Лозневой не знал, что еще нужно для семейной жизни, но, как человек земной, не доверявший заоблачным высям, он был уверен, что и самая пылкая любовь может быстро истощиться и угаснуть в супружестве, если ее постоянно не питать трезвой реальностью жизни. А они не сумели сделать этого, и он сам больше всего виноват во всем. Слишком был уверен в себе. Нет, ему не нужно вспоминать дурное. Человек не виноват, если умирает чувство. Он тоже не унизил бы себя до того, чтобы жить в притворстве и обмане.

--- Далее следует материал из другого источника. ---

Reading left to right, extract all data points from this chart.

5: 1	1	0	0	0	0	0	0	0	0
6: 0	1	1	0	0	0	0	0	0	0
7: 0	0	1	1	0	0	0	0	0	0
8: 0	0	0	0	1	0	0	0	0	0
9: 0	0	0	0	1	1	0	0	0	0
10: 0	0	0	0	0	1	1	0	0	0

Лозневой стал думать о своих друзьях и их супружеских жизнях, и выходило, что у всех она была по-своему запутанная и нелегкая.
Одна семья его друзей жила вроде бы и счастливо. Они дорожили друг другом, ни одного отпуска не провели врозь, а если случалось кому-то на неделю-две уехать в командировку, то звонили друг другу каждый день. Со стороны самая счастливая пара. Но он знал, что это не так. У них не было детей. Это еще лет до тридцати можно себя обманывать, а перевалит тебе за тридцать пять, и ты уже будешь украдкой жадно глядеть на чужих детей с такой тоской и таким несбыточным желанием, что какое уж тут семейное счастье.
У других его друзей был ребенок и, казалось, благополучие в семье полное. Но лада тоже не было. Муж готов был изменить своей кроткой жене почти с каждой встречной. Однажды в ресторане, когда уже были погашены огни, его никак не могли оторвать от официантки. Та была лет на пять старше его жены, с тяжелой мужской челюстью и какими-то липкими маслеными глазами. Олега Ивановича даже передернуло от этих воспоминаний.
«А семья Кузовлевых?» — неожиданно спросил себя Лозневой, и в груди у него потеплело. Она, может, самая правильная, какие он знает. Классическое, по сегодняшним временам, супружество. Двое детей — сын и дочь. Кузовлевы молодцы! Но у них во всем верховодит Оля. Она держит семью. А Вадим — странный парень. Оля сразу нашла свое место. На многое не претендуя, после вуза она устроилась в заводскую лабораторию, а он никак не может найти себе пристанища. За те десять лет, какие знает Лозневой Вадима, он сменил уже четыре места работы. Он мог спокойно работать всего год-два на одном месте, а потом начинал ныть, жаловаться.
— Чувствую, как меня засасывает. Такая, брат, тина, такой зверинец, — доверительно шептал он. — Они могут погасить любую божью искру, любой человеческий порыв.
Вадим умный парень, отличный конструктор. У него два изобретения. Одной его машине ВДНХ присудила Большую серебряную медаль. Но Вадиму, как он сам говорит, дико не везет.
— Ты знаешь, — растерянно моргая, говорит он, — я опять работаю не там. Да и живу как-то не так.